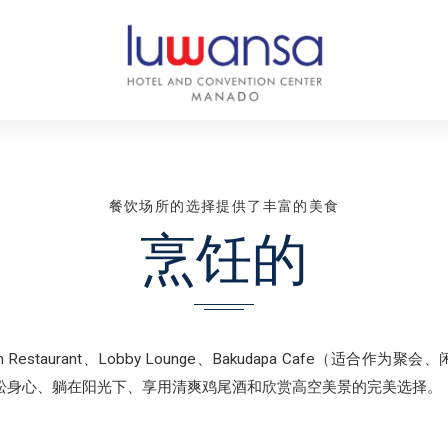
餐饮场所的选择提供了丰富的美食
烹饪的
Restaurant、Lobby Lounge、Bakudapa Cafe（适合作
op，这是放松身心、躺在阳光下、享用清爽鸡尾酒和欣赏高空美景的完美选择。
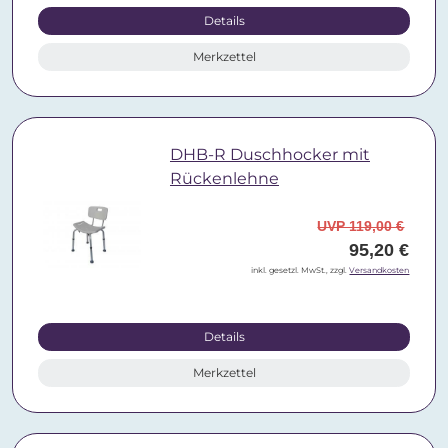
Details
Merkzettel
DHB-R Duschhocker mit
Rückenlehne
UVP 119,00 €
95,20 €
inkl. gesetzl. MwSt., zzgl.
Versandkosten
Details
Merkzettel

::::::::::

Work order -
Pull out all of the lines above, character for character, and leave the pictures out of your answer.

Reply to the task -
餐饮场所的选择提供了丰富的美食
烹饪的
Restaurant、Lobby Lounge、Bakudapa Cafe（适合作
op，这是放松身心、躺在阳光下、享用清爽鸡尾酒和欣赏高空美景的完美选择。
Details
Merkzettel
DHB-R Duschhocker mit
Rückenlehne
UVP 119,00 €
95,20 €
inkl. gesetzl. MwSt., zzgl.
Versandkosten
Details
Merkzettel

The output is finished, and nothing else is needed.